**Assignment**
Work through the listing below and state how many of its lines hold the word "Бумага". Give no other output.
- - -
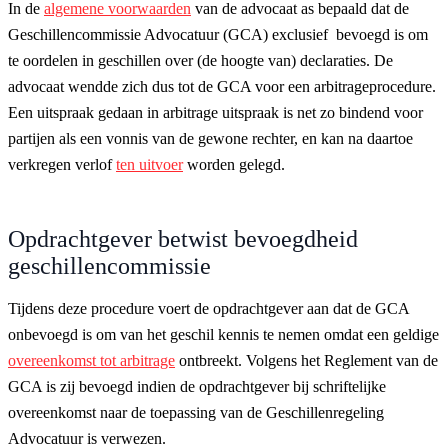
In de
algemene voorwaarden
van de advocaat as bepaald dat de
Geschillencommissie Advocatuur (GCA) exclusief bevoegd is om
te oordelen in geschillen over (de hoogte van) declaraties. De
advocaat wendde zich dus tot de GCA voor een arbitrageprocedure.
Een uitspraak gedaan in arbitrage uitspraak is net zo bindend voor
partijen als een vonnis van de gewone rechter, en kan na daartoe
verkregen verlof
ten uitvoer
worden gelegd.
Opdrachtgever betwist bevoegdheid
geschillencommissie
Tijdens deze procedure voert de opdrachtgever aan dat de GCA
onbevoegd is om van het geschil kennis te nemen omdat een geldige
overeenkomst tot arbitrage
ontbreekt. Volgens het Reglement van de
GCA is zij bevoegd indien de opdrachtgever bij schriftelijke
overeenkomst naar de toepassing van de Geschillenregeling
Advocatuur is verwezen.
- - -
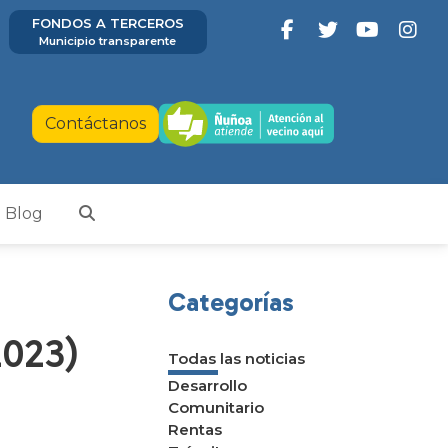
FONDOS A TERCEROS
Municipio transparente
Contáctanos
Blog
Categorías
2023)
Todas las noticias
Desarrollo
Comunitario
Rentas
- - -
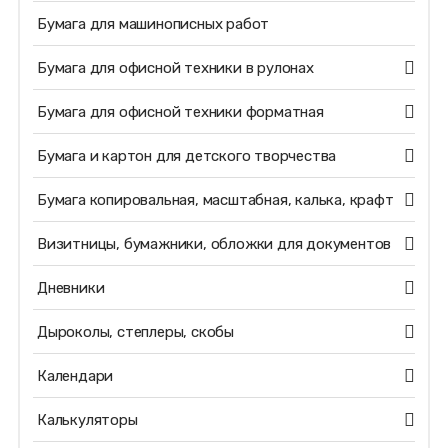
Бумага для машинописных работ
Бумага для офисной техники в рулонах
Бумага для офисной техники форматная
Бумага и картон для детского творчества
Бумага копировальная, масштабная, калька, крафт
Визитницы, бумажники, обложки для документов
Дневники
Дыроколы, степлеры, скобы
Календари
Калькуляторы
- - -
**Problem solution**
5